# [Work to be completed]
Return the lines below in which the string "NinStar" occurs.

Before-and-after change data:
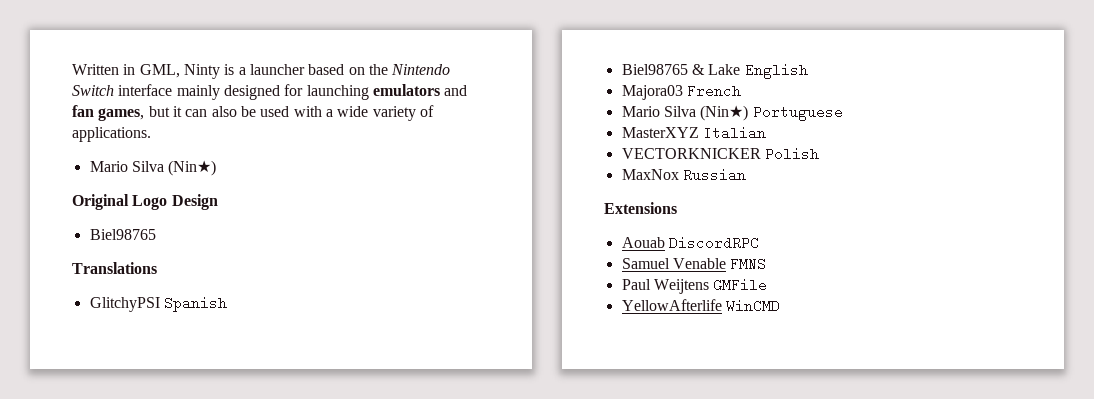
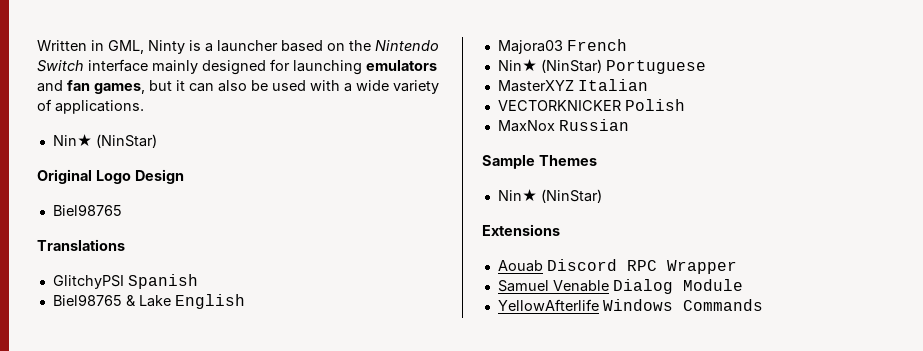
[89,160,217,176] Mario Silva (Nin★) -> [52,134,157,148] Nin★ (NinStar)
[621,105,749,121] Mario Silva (Nin★) -> [497,59,602,73] Nin★ (NinStar)
(746, 175) none -> [482,155,597,169] [497,189,602,203] // Sample Themes // Nin★ (NinStar)
[668,236,759,250] DiscordRPC -> [546,259,737,274] Discord RPC Wrapper
[730,257,767,271] [621,278,768,294] FMNS // Paul Weijtens GMFile -> [612,279,743,294] Dialog Module
[725,299,780,313] WinCMD -> [602,299,763,311] Windows Commands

# [Answer section]
[89,160,217,176] Mario Silva (Nin★) -> [52,134,157,148] Nin★ (NinStar)
[621,105,749,121] Mario Silva (Nin★) -> [497,59,602,73] Nin★ (NinStar)
(746, 175) none -> [482,155,597,169] [497,189,602,203] // Sample Themes // Nin★ (NinStar)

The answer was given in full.